Families use the swing set at Toronto’s Parkway Forest Park. To Brandon University gender studies professor Jonathan Allan, wanting to be a father nowadays is an expression of compassion and strength.
A few years after Mr. Wenn’s divorce, he reconnected with an old friend who was going through a separation of her own. They had more in common than they’d realized, and began their own relationship.
This time, there was no dithering. Mr. Wenn knew he wanted kids. And happily, so did she.
In 2020, their first son was born. Mr. Wenn had originally planned on taking paternity leave in order to be at home. But because of the pandemic, he was able to be there all the time. It felt meaningful, he said, to be able to spend time at home together like that. To feel useful, purposeful, like that.
Two years later, they had another baby. Another boy.
Today, his boys are three and five years old.
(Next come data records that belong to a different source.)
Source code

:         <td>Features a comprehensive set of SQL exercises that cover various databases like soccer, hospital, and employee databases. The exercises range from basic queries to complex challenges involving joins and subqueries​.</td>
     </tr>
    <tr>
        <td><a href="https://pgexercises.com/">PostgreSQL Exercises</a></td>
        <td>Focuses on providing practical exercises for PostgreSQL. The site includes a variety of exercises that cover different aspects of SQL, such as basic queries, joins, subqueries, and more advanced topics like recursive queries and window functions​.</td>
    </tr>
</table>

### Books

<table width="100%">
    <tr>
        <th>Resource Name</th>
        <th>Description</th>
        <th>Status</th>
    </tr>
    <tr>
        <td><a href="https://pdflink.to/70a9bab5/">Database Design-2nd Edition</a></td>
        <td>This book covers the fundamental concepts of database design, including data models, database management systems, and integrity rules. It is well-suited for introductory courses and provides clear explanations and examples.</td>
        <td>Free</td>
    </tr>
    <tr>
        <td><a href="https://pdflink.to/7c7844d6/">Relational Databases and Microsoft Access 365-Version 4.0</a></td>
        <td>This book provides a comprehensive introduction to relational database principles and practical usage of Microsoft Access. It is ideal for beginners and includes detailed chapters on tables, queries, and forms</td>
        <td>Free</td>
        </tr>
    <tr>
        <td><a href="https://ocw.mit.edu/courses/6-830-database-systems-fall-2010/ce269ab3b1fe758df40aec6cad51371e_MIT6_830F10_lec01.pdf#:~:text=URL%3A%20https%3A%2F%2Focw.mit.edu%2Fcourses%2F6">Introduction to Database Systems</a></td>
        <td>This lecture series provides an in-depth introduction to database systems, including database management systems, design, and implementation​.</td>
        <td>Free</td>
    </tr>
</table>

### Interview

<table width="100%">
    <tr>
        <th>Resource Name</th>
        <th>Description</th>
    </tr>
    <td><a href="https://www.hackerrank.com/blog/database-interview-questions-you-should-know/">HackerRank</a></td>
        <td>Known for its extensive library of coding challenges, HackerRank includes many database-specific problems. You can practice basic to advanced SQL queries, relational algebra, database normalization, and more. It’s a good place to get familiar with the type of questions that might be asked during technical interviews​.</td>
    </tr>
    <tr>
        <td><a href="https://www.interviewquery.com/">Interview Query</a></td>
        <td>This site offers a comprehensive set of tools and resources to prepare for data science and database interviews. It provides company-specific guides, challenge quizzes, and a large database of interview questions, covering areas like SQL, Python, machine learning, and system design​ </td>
“It’s been way more difficult than I anticipated. Especially the day to day,” he said.
The two boys are constantly vying for his and his partner’s attention, he said. Constantly wrestling. Constantly trying to hurt themselves, or one another.
“They’re lunatics,” he said.
Just that morning, he’d been woken up by his older boy climbing up onto their bed and dropping an elbow onto his back.
He wonders constantly what they’ll be like when they’re older.
“My partner and I both feel this tremendous responsibility to mould these boys into becoming great people. A light in the world, and not a darkness.”
It’s been a lot of work. A lot of headaches and sleepless nights. A lot of moments of staying calm when what he really wanted was to scream. A huge investment of time and energy. An enormous amount of responsibility.
He’s found purpose and meaning, yes. And learned new things every day. He’s challenged old assumptions and found ways, every day, to be better.
But here’s one other thing: It’s also been a lot of fun.
It’s been joy. And light. And love.
“They’re wonderful. They’re sweet. They’re rambunctious,” he said. “And they make me laugh.”
All of the stress and exhaustion is forgotten when he sees the way they look at him – the same way the players looked at Coach Taylor.
“They look up to me,” he said. “And to my partner.”